Dataset extract below:

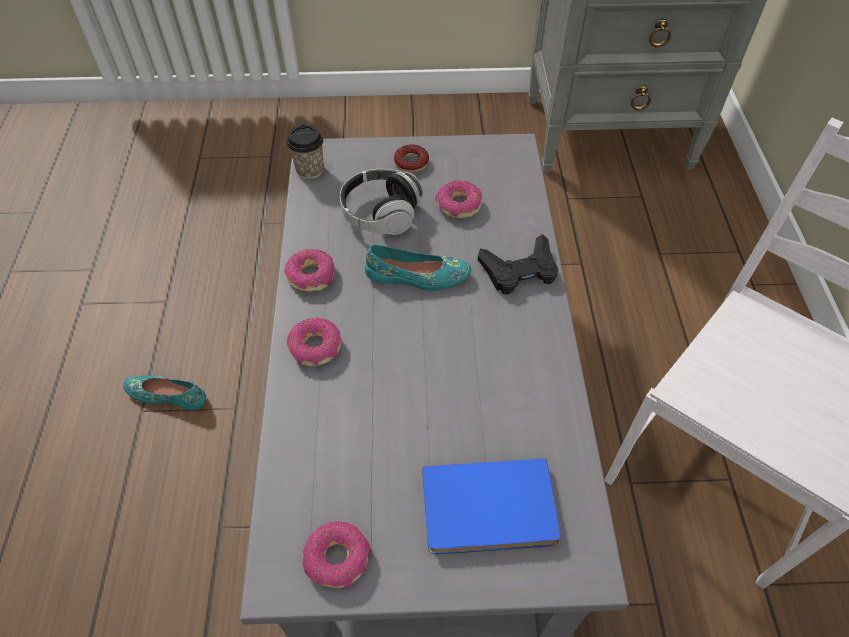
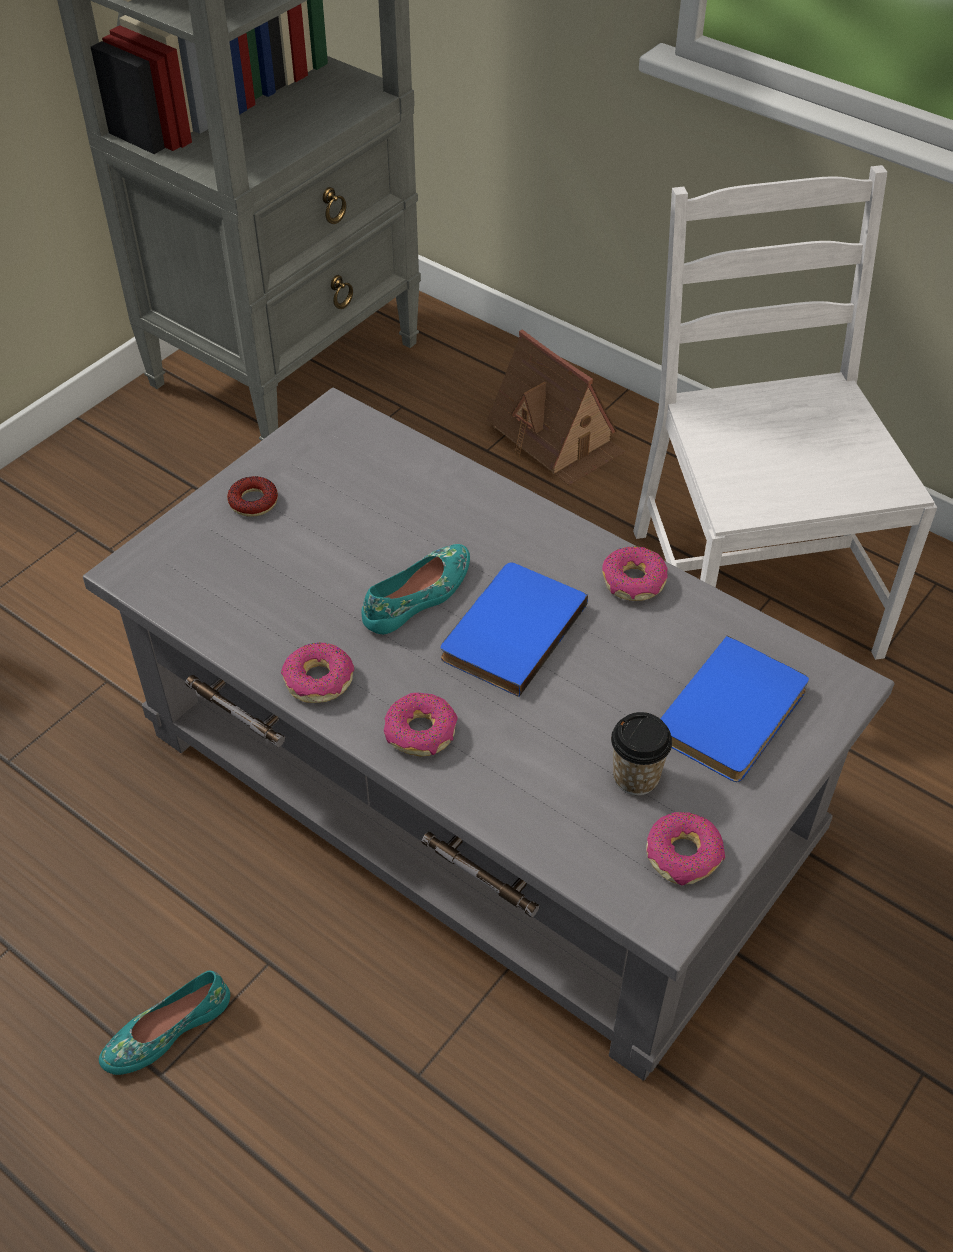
camera: 50 degrees left, 5 degrees down
(310, 170) = (155, 590): cup -> cup (636, 777)
(381, 214) = (298, 572): headphones -> none
(436, 336) = (509, 630): none -> blue book
(458, 205) = (361, 506): donut -> donut (633, 582)
(519, 270) = (497, 518): black game controller -> none
(711, 277) = (556, 438): none -> toy house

End of Dataset extract.

■ **Problem to solve**
Search the data for "none" and list every line in which it occurs.

■ **Final answer**
(381, 214) = (298, 572): headphones -> none
(436, 336) = (509, 630): none -> blue book
(519, 270) = (497, 518): black game controller -> none
(711, 277) = (556, 438): none -> toy house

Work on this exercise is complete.